Submitted by Susan Lakin

Susan Lakin photographed her neighbors Joyce and Joe in front of their Zenith TV set just days before it stopped working.

Photographer Susan Lakin has been so intrigued with the concept of reality TV that she decided to focus her camera lens on the real “stars” of hearth and home. During her house calls, she takes lights and camera equipment and literally moves in for the day paying artistic homage to their reflective images projected like a soft halo on their favorite television set.

Lakin, who hails from the West Coast, is an “honored-first-time” winning artist whose reality TV photographs will be on view at the Memorial Art Gallery’s 61st Rochester-Finger Lakes Exhibition. And although the RIT associate professor of photography in the School of Photographic Arts and Sciences has lived and taught in Rochester for the past seven years, she still thinks like a commercial artist. “I left Santa Barbara to come here, and most people thought after my first winter of snow, I’d run back home,” Lakin says with a laugh. “I was working as a commercial photographer and I was instructed to do some airbrushing of the photograph to get that ‘perfect image.’ The experience made me very conscious of how we define beauty and how we falsify and manipulate images to get that sense of perfection.”

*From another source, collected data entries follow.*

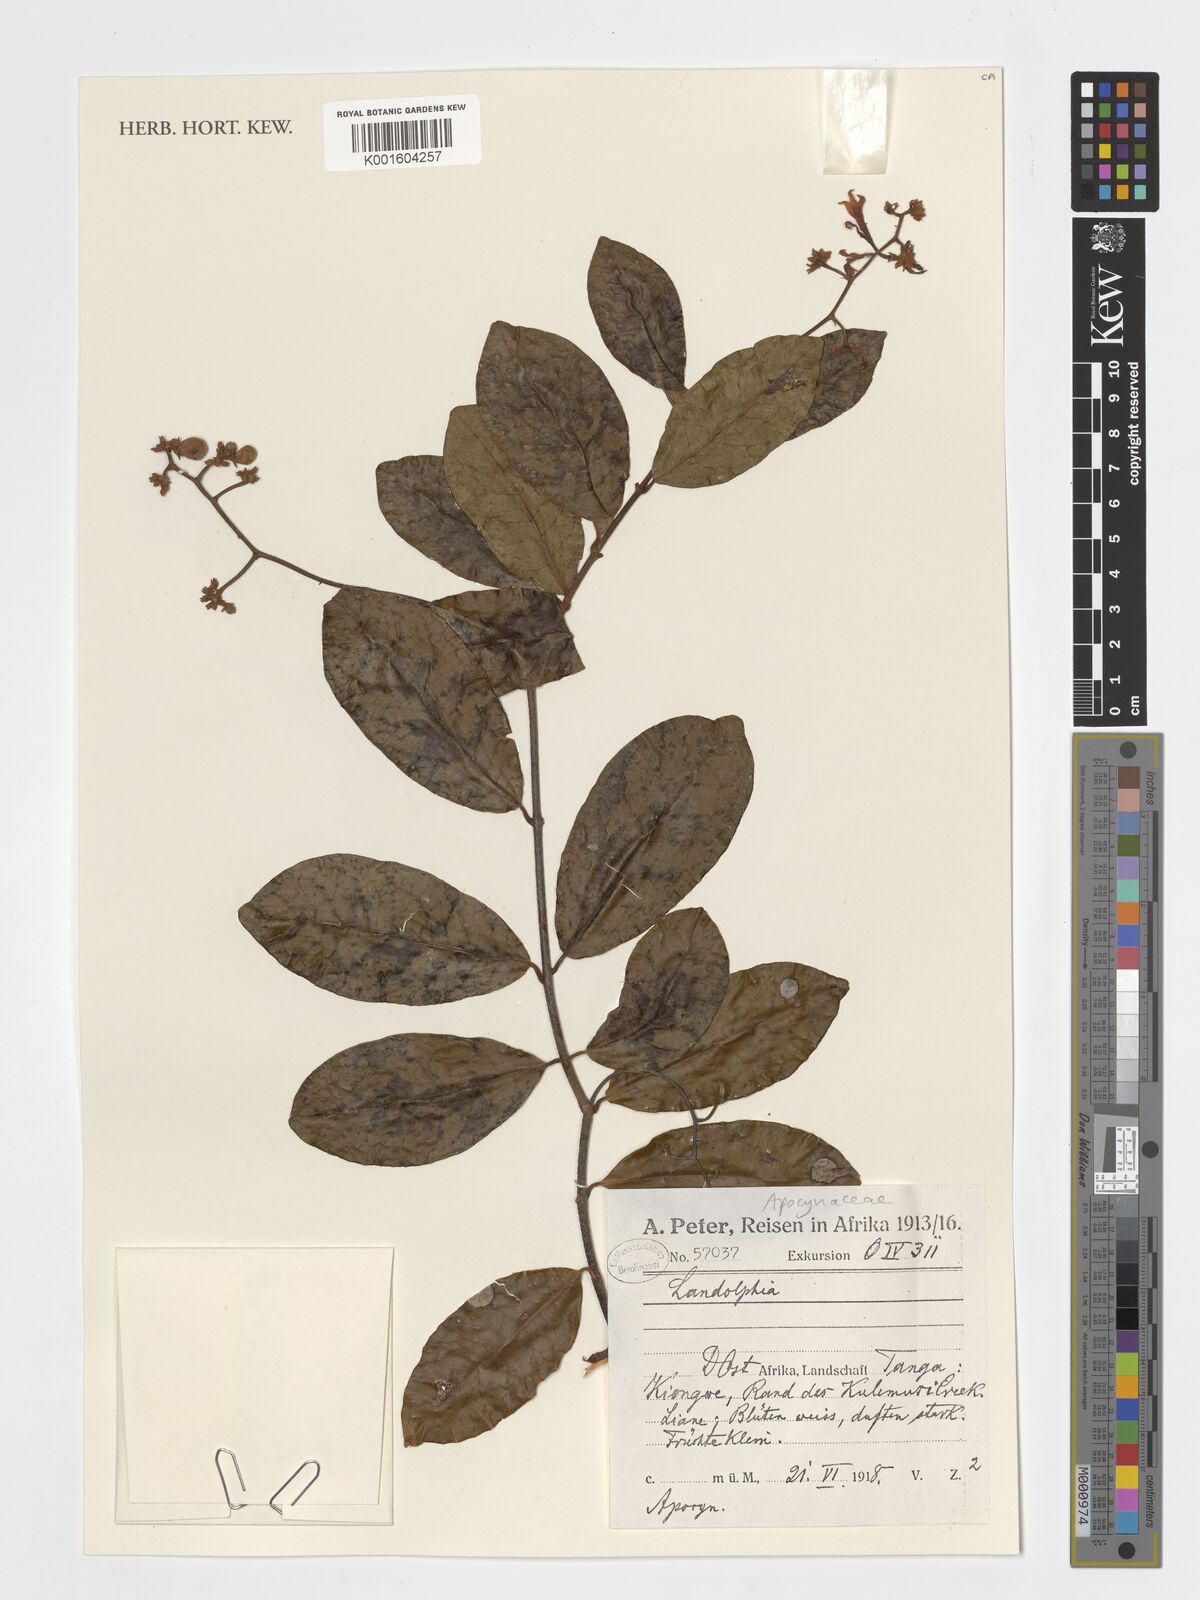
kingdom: Plantae
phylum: Tracheophyta
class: Magnoliopsida
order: Gentianales
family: Apocynaceae
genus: Landolphia
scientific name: Landolphia
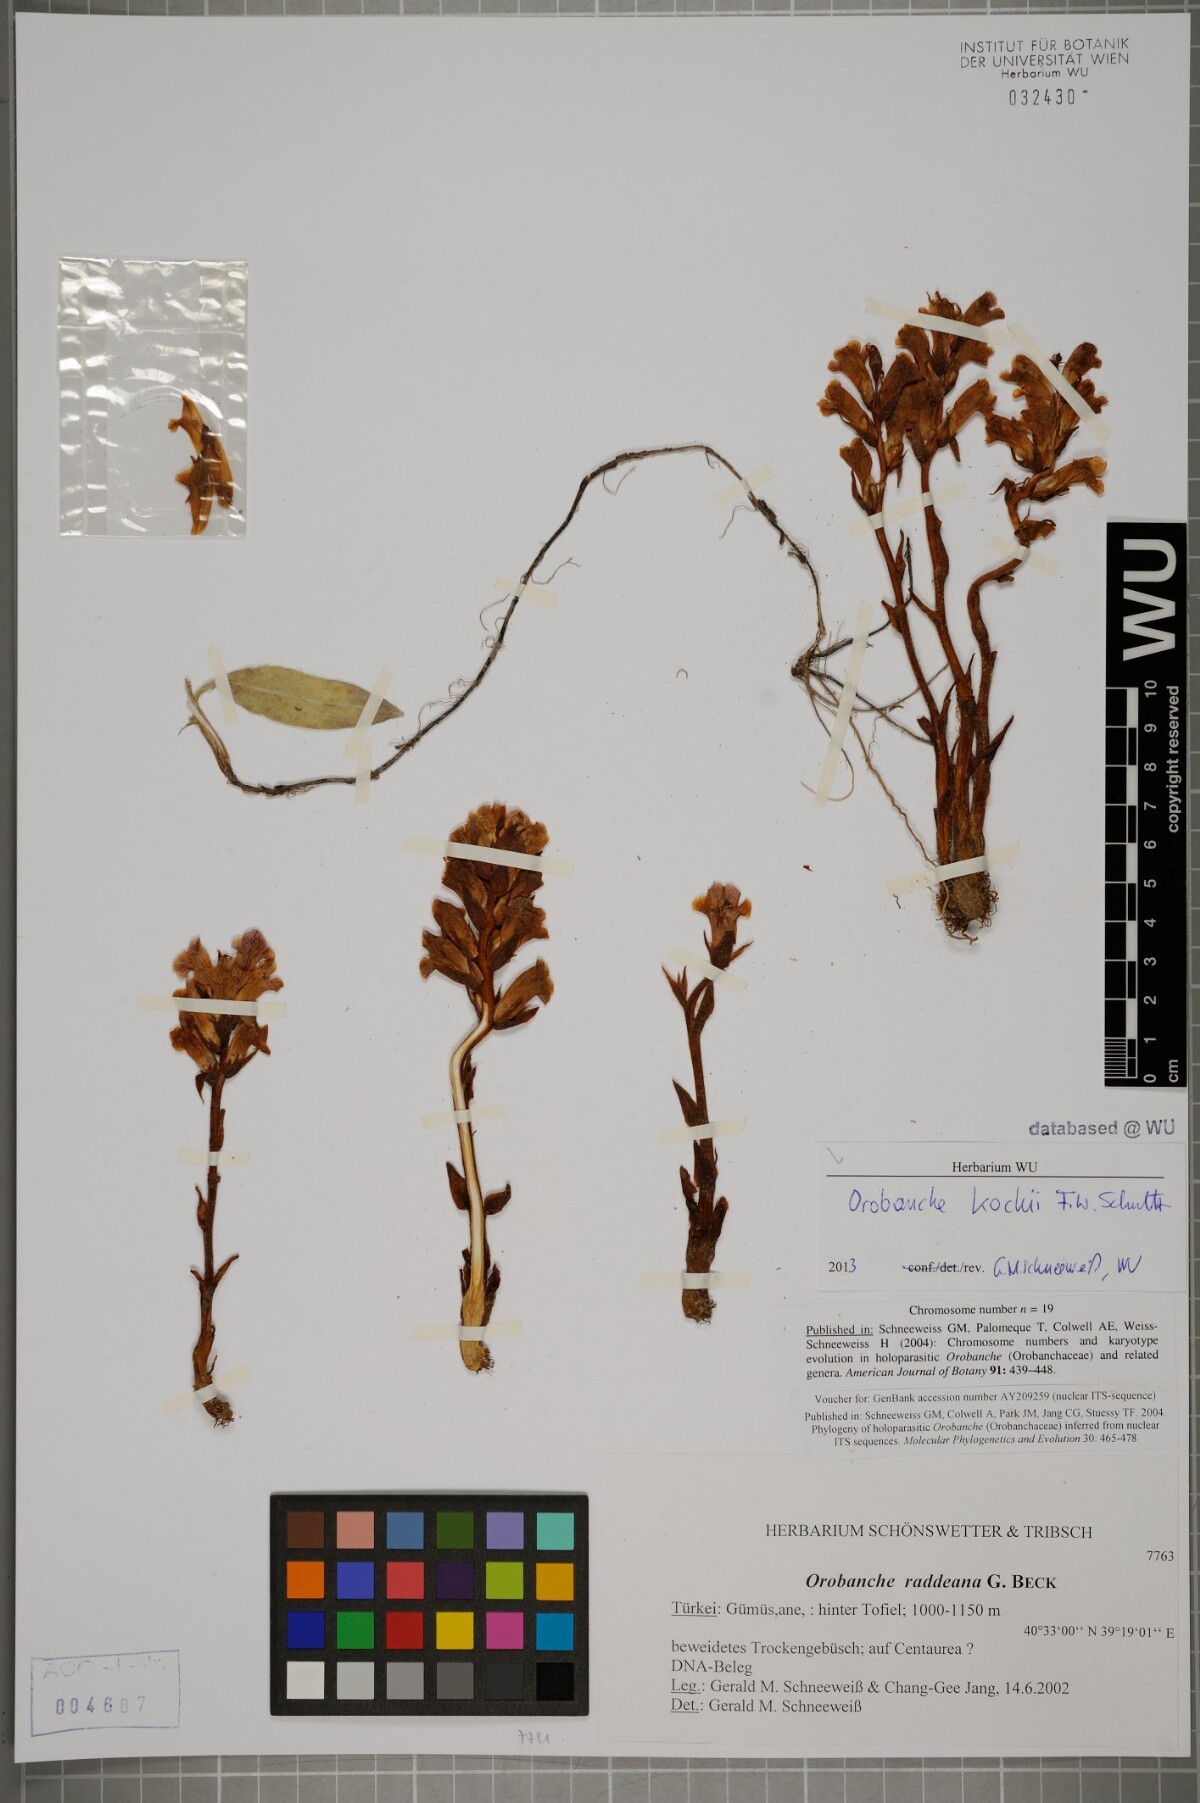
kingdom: Plantae
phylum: Tracheophyta
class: Magnoliopsida
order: Lamiales
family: Orobanchaceae
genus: Orobanche
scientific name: Orobanche centaurina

In the exhibition, Lakin has two photographs: one called Joyce and Joe, the other called Christine. Both are what Lakin calls, “reality-driven.” “Joyce and Joe are my neighbors on Rockingham Street, and I guess I’m pretty lucky to have shot their photo in front of their old Zenith TV because it died a week after I photographed them,” says Lakin. “But I’ve always been fascinated about the dominance of television sets in people’s homes, how we design our rooms around them. Plus, this phenomena of reality TV and how popular it has become, has really changed our lives. So I wanted my series to be a reflection of both.” Lakin says it’s technically challenging to photograph her reality TV series. “I have to re-light the room to get the proper illumination on the screen, so the TV—when it’s off—acts like a mirror. One of the hardest photos involved a dog and a cat—the dog was very cooperative but the cat kept running off and I had to chase it around and put it back in the picture.” “I find the students at RIT are so interested in new technology and how we interact with it,” Lakin says. “And I’m thrilled to have my work at the Memorial Art Gallery, which is one of the real jewels of Rochester.”